Task instructions: Taking the line with "bottle: present [1223,668,1244,729]" as the first and the line with "remote control: none" as the last, set down exactly every line in that range from the entries below, and no more.

Given records:
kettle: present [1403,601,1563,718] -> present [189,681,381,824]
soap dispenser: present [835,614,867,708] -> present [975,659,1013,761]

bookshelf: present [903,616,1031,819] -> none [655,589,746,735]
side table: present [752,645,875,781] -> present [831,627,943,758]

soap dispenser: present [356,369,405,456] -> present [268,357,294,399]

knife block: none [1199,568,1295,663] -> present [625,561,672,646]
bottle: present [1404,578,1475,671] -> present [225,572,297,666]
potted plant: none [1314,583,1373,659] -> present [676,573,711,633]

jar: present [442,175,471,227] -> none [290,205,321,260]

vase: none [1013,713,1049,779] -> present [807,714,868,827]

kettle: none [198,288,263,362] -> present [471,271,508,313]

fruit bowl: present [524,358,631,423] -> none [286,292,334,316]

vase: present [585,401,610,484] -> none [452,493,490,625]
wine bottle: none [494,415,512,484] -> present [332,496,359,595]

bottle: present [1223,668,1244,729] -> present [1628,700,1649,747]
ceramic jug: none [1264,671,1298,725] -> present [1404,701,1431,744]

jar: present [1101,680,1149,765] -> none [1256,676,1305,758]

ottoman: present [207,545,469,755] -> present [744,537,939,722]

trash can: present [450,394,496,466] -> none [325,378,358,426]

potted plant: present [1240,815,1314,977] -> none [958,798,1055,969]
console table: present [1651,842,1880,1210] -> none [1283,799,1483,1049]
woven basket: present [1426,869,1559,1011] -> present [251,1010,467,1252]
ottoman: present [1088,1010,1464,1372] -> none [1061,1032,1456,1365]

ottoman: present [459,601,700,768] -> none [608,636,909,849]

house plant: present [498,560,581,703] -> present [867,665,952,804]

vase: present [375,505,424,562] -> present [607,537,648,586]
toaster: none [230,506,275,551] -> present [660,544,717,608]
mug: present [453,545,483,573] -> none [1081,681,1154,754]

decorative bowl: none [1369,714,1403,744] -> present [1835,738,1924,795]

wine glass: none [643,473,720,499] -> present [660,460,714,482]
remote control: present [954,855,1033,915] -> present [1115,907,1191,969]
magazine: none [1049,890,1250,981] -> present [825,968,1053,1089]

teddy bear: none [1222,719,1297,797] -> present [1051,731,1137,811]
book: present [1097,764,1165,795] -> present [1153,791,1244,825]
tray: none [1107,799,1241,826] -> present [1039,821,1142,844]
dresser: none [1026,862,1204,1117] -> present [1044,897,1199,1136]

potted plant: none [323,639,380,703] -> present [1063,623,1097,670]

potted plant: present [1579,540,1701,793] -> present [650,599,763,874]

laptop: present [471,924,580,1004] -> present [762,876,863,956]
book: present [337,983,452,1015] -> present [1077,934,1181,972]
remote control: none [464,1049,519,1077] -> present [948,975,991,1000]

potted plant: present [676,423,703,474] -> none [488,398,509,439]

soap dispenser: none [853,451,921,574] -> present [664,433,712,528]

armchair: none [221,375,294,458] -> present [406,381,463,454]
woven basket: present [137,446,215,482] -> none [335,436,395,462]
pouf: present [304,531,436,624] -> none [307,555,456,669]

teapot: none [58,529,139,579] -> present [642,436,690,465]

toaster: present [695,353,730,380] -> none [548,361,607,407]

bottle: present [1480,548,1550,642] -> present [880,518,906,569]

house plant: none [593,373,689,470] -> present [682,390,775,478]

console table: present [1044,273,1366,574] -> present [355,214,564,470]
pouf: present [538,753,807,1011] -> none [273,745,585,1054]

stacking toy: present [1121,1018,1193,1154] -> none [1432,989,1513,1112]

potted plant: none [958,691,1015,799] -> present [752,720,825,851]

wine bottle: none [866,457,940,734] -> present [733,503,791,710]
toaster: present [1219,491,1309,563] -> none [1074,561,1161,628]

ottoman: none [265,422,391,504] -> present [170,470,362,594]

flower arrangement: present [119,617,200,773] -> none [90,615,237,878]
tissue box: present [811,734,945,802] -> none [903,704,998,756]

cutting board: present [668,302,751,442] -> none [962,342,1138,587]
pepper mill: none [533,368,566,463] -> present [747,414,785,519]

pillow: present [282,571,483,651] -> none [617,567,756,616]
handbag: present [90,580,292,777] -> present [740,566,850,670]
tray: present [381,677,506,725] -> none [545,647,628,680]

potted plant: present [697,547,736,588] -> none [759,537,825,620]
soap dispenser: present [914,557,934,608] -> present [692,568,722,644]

Exercise result:
bottle: present [1223,668,1244,729] -> present [1628,700,1649,747]
ceramic jug: none [1264,671,1298,725] -> present [1404,701,1431,744]

jar: present [1101,680,1149,765] -> none [1256,676,1305,758]

ottoman: present [207,545,469,755] -> present [744,537,939,722]

trash can: present [450,394,496,466] -> none [325,378,358,426]

potted plant: present [1240,815,1314,977] -> none [958,798,1055,969]
console table: present [1651,842,1880,1210] -> none [1283,799,1483,1049]
woven basket: present [1426,869,1559,1011] -> present [251,1010,467,1252]
ottoman: present [1088,1010,1464,1372] -> none [1061,1032,1456,1365]

ottoman: present [459,601,700,768] -> none [608,636,909,849]

house plant: present [498,560,581,703] -> present [867,665,952,804]

vase: present [375,505,424,562] -> present [607,537,648,586]
toaster: none [230,506,275,551] -> present [660,544,717,608]
mug: present [453,545,483,573] -> none [1081,681,1154,754]

decorative bowl: none [1369,714,1403,744] -> present [1835,738,1924,795]

wine glass: none [643,473,720,499] -> present [660,460,714,482]
remote control: present [954,855,1033,915] -> present [1115,907,1191,969]
magazine: none [1049,890,1250,981] -> present [825,968,1053,1089]

teddy bear: none [1222,719,1297,797] -> present [1051,731,1137,811]
book: present [1097,764,1165,795] -> present [1153,791,1244,825]
tray: none [1107,799,1241,826] -> present [1039,821,1142,844]
dresser: none [1026,862,1204,1117] -> present [1044,897,1199,1136]

potted plant: none [323,639,380,703] -> present [1063,623,1097,670]

potted plant: present [1579,540,1701,793] -> present [650,599,763,874]

laptop: present [471,924,580,1004] -> present [762,876,863,956]
book: present [337,983,452,1015] -> present [1077,934,1181,972]
remote control: none [464,1049,519,1077] -> present [948,975,991,1000]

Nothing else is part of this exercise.